# [YOUR OBJECTIVE]
The answer consists solely of the listing's lines from the first through the line containing "m. terdapat atau", each reproduced exactly.

# [DATA SECTION]
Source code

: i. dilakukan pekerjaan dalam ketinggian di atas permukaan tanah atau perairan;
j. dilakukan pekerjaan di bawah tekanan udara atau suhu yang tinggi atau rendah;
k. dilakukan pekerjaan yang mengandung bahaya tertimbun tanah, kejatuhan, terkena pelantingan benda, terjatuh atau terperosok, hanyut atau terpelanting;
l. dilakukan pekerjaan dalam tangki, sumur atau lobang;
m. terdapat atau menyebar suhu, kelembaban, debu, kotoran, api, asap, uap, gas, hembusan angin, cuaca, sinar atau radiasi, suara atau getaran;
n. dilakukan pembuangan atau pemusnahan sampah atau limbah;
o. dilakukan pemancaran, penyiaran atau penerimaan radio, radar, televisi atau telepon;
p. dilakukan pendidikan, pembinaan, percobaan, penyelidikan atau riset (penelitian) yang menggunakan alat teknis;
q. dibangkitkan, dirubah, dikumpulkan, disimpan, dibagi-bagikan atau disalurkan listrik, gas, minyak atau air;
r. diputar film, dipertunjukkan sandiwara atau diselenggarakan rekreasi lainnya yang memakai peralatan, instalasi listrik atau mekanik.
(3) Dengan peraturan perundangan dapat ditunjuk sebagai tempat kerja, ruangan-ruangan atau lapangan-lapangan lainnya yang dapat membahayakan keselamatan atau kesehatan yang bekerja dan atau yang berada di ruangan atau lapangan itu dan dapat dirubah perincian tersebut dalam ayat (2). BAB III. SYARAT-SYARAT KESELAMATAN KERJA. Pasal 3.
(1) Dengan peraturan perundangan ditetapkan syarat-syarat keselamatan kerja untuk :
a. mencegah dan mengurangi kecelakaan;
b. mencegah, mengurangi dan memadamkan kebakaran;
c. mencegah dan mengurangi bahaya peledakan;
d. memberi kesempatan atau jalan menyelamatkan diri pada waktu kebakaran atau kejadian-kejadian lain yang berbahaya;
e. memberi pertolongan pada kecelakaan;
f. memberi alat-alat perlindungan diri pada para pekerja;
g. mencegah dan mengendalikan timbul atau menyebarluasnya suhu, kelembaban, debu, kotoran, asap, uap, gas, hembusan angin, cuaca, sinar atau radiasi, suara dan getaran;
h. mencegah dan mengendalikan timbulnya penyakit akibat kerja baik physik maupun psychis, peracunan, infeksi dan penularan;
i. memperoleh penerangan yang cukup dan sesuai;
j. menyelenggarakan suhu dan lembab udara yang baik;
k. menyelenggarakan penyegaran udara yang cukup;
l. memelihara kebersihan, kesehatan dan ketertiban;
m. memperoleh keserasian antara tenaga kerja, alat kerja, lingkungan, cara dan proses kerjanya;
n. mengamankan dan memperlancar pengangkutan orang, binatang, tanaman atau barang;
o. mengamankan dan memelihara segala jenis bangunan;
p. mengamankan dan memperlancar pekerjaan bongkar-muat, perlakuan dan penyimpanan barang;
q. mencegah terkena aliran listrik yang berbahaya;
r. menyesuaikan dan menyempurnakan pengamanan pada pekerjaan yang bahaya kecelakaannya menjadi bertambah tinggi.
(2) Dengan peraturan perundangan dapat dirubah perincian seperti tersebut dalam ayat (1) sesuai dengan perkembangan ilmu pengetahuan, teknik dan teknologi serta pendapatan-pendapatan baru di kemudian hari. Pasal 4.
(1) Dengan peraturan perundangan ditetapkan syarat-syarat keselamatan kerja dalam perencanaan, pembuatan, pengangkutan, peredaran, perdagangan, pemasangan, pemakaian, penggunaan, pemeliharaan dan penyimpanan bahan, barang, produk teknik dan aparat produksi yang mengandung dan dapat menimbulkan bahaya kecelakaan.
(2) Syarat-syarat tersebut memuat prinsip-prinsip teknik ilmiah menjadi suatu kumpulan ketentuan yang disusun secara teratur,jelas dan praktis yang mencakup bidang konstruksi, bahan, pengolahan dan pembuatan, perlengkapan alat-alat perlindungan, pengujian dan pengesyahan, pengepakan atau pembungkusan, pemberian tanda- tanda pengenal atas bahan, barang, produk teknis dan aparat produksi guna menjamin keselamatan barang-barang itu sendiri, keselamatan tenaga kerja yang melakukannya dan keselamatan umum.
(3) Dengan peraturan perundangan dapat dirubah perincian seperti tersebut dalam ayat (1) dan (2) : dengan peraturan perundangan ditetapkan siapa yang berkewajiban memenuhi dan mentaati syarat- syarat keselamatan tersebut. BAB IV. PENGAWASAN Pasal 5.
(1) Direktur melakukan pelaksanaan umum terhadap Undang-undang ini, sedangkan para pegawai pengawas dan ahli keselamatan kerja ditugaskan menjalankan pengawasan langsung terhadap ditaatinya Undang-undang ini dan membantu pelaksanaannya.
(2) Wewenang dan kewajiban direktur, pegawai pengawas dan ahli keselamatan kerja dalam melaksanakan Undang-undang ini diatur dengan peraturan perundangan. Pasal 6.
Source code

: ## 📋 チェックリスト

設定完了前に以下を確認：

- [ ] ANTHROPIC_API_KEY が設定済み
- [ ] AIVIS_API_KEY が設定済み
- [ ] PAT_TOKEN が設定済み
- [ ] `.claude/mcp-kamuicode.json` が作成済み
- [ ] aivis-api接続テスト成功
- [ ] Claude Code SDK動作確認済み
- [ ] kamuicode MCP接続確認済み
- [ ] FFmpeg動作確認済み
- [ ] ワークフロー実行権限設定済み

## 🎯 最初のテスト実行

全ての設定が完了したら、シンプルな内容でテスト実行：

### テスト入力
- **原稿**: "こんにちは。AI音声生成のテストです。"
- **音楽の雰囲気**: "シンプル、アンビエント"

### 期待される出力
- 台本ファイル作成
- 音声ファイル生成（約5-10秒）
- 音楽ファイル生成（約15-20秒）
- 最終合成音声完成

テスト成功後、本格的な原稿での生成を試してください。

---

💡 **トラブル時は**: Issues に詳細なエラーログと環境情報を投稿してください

# [RESPONSE BOX]
Source code

: i. dilakukan pekerjaan dalam ketinggian di atas permukaan tanah atau perairan;
j. dilakukan pekerjaan di bawah tekanan udara atau suhu yang tinggi atau rendah;
k. dilakukan pekerjaan yang mengandung bahaya tertimbun tanah, kejatuhan, terkena pelantingan benda, terjatuh atau terperosok, hanyut atau terpelanting;
l. dilakukan pekerjaan dalam tangki, sumur atau lobang;
m. terdapat atau menyebar suhu, kelembaban, debu, kotoran, api, asap, uap, gas, hembusan angin, cuaca, sinar atau radiasi, suara atau getaran;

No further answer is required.